Шрифт:
— А дядя Джеми так сказал. Они с бусей лазговаливали, пока вы спали, и думали, что я тоже сплю, а я не спала, — Кира поболтала ножками. — Буся сплосила его, что с вами, а он сказал, что вы должны были стать кем-то, я забыла, кем, а тепель не станете, но плотивоядие помогает только от того, чтобы вы им не стали, а от смелти — нет!
Ничего не болело. Наоборот, во всём теле была какая-то необыкновенная лёгкость. Необыкновенная…
Ненормальная.
"Джеми, ты солгал…"
— Но я ему не велю. Вы ведь не умлёте. Всё будет холошо, плавда?
Не было ни страха, ни удивления. Лишь какая-то светлая туманная мгла.
— Арон…
"Где он?"
Мгла, мягко и вкрадчиво обволакивающая её осознание.
"Почему не здесь?"
Окутывающая, манящая…
Недобрая мгла.
— Арон!
Она падала куда-то, падала. Вверх или вниз — уже неважно. Скользила в белую мглу по золотому лучу, сплетающемуся со светом, лучащимся сквозь цветные стёклышки — в пустоту, завораживающую, затягивающую…
— Арон…
…закрой глаза, спи…
…спи, ведь так будет легче…
"Он не пришёл".
…спи, и ты забудешь о нём…
…просто закрой глаза…
…просто усни…
— Таша, нет, нет, только не уходи!
Кто-то окликнул её по имени — далёкий голос, очень далёкий, словно бы из прошлой жизни, из другого мира…
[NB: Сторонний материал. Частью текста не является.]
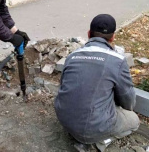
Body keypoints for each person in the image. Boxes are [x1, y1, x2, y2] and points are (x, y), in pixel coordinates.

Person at [55, 14, 140, 152]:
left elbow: (64, 87)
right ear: (112, 37)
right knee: (134, 121)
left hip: (64, 119)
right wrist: (124, 109)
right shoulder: (118, 60)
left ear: (89, 34)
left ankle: (81, 135)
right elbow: (128, 99)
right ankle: (97, 143)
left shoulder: (72, 56)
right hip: (93, 126)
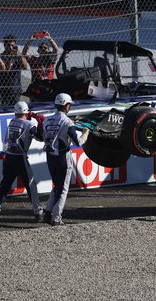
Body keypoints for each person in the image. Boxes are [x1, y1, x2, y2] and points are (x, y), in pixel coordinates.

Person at [0, 101, 44, 224]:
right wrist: (40, 122)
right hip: (20, 158)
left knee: (4, 186)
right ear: (27, 112)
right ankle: (38, 212)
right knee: (31, 185)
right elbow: (41, 138)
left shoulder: (11, 122)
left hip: (8, 156)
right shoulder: (29, 124)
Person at [42, 93, 89, 226]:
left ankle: (48, 212)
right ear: (66, 106)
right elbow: (78, 142)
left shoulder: (47, 120)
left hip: (50, 156)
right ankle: (56, 217)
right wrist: (86, 133)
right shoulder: (67, 122)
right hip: (63, 157)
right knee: (63, 189)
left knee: (56, 186)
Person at [1, 34, 28, 105]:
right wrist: (10, 57)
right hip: (4, 90)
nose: (10, 47)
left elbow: (25, 67)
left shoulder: (18, 56)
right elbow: (7, 70)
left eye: (12, 45)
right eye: (8, 45)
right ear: (4, 46)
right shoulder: (1, 57)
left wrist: (19, 55)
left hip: (16, 89)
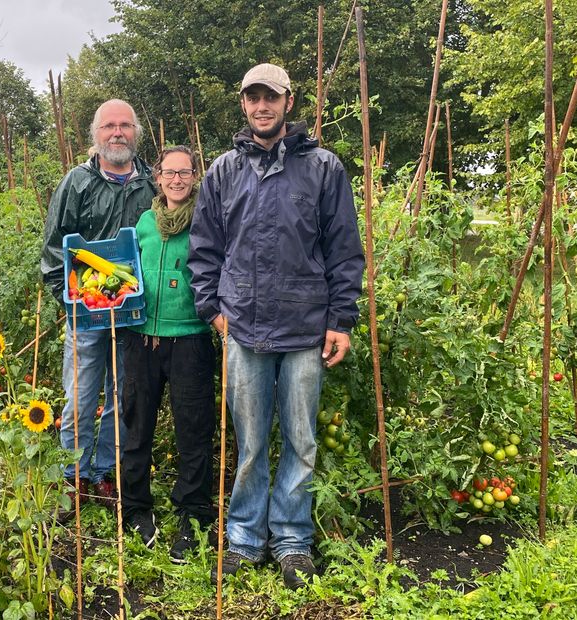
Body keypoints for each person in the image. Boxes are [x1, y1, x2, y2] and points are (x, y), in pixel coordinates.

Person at [188, 63, 365, 590]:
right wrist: (214, 311)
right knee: (249, 441)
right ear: (243, 105)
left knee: (301, 439)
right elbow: (204, 251)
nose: (261, 106)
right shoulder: (223, 171)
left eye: (271, 97)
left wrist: (341, 320)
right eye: (252, 98)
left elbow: (343, 250)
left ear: (289, 102)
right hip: (243, 327)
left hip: (306, 329)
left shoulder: (324, 169)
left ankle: (291, 539)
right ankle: (243, 536)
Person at [41, 99, 157, 510]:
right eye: (110, 126)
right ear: (96, 134)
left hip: (131, 311)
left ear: (136, 132)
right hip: (86, 313)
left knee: (121, 396)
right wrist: (72, 301)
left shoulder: (152, 183)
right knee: (80, 395)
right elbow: (56, 250)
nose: (118, 133)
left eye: (125, 125)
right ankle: (73, 475)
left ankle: (105, 471)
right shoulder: (77, 182)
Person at [120, 146, 217, 561]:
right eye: (169, 173)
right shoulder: (143, 222)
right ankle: (137, 509)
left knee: (193, 430)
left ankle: (193, 516)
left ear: (196, 176)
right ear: (156, 177)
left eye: (185, 172)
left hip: (191, 338)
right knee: (136, 425)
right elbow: (125, 270)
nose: (177, 180)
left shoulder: (209, 220)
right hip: (141, 338)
— Таша, смотри на меня, смотри на меня, слышишь?
…поздно…
…мгла не расстанется с ней…
…не отпустит её…
…никогда.
И стала тьма.
Где-то в маленькой детской тоненькая светловолосая девушка обмякла на руках мужчины в чёрных одеждах. Безжизненно откинула голову, разметав кончики волос по деревянному полу.
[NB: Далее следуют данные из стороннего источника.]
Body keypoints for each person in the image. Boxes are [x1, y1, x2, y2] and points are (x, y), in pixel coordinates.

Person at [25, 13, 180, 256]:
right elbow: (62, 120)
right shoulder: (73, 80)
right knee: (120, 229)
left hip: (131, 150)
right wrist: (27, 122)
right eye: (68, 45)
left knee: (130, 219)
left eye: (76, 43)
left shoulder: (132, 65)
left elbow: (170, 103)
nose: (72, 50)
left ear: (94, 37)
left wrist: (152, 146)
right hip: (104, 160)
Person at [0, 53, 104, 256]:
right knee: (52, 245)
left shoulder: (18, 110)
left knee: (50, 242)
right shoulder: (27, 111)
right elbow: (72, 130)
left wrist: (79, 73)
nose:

Свет лампадки разноцветьем разбился в тусклом серебре её неподвижных глаз.
…тьма.
Бархатисто-чёрная, беззвёздная, без разделений земли или неба. В них не было необходимости. Здесь не существовало пространства и не существовало времени.
Она стояла во тьме… и не боялась. В этой тьме ничего не таилось. Она не была зловещей — в ней не существовало зла или добра, она была выше этих понятий.
"…а ты когда-то боялась темноты?"
Она ничего не боялась. Здесь не было страхов. Здесь не было памяти.
Здесь был только покой.
А впереди сиял чистый, ослепительно белый свет. Не холодный, не тёплый. Не рассеивающий тьму, лишь струящийся мимо. Она видела его на своих руках, чувствовала, как он играет странными потусторонними бликами в её зрачках — и, сколько ни смотрела на этот свет, глаза к нему не привыкали.
Свет сиял в зеркале. Может, это было и не зеркало вовсе, но ей проще было думать, что это зеркало. Прямоугольное, чуть выше человеческого роста, как дверной проём.
"Свет в конце туннеля?"
Это место не могло быть реальным… но оно было таковым. Оно было куда более реальным, чем сама жизнь.
…иди ко мне…
"Кто здесь?"
…иди…
Голоса. Зовущие — из света.
…иди к нам…
…иди, и больше никогда не будет боли…
Множество голосов, сливающихся в один.
…никакой боли, никакой печали, никаких тревог…
Она не чувствовала, что двигается — но она двигалась. Вперёд. К свету.
…лишь покой, один лишь покой…
…навсегда…
Почти у самой грани, у самой черты тьмы и света…
И вдруг — чья-то ладонь, удержавшая её за руку.
— Таша, стой.
Голос — незнакомый…
— Таша, не надо. Не уходи. Останься.
Или забытый?
…не слушай его, не слушай…
…не его дело…
— Нет, моё.
Свет тянул её за рукава.
…какое тебе дело до неё и её жизни, человек?
— Я никому её не отдам. Даже тебе.
…она заслужила покой…
— Она видела слишком мало, чтобы уходить.
…но как ты можешь знать, что лучше для неё?
— Я знаю её лучше, чем ты думаешь.
…ей было бы легче уйти сейчас…
— Не всегда правильно то, что легко.
…она видела столько боли…
— Да.
…и по твоей вине тоже…
— Да.
…ты не мог её уберечь…
— Да.
…а сейчас или через несколько лет — итог ведь будет один, так не всё ли равно…
— Нет. Смерть есть плата. Наша плата за жизнь. Как и боль есть плата за право быть людьми, быть — живыми. Это сделка с тем, кто выше нас. Да, за смертью боли нет, и нет чувств, что ранят. Но там нет ничего.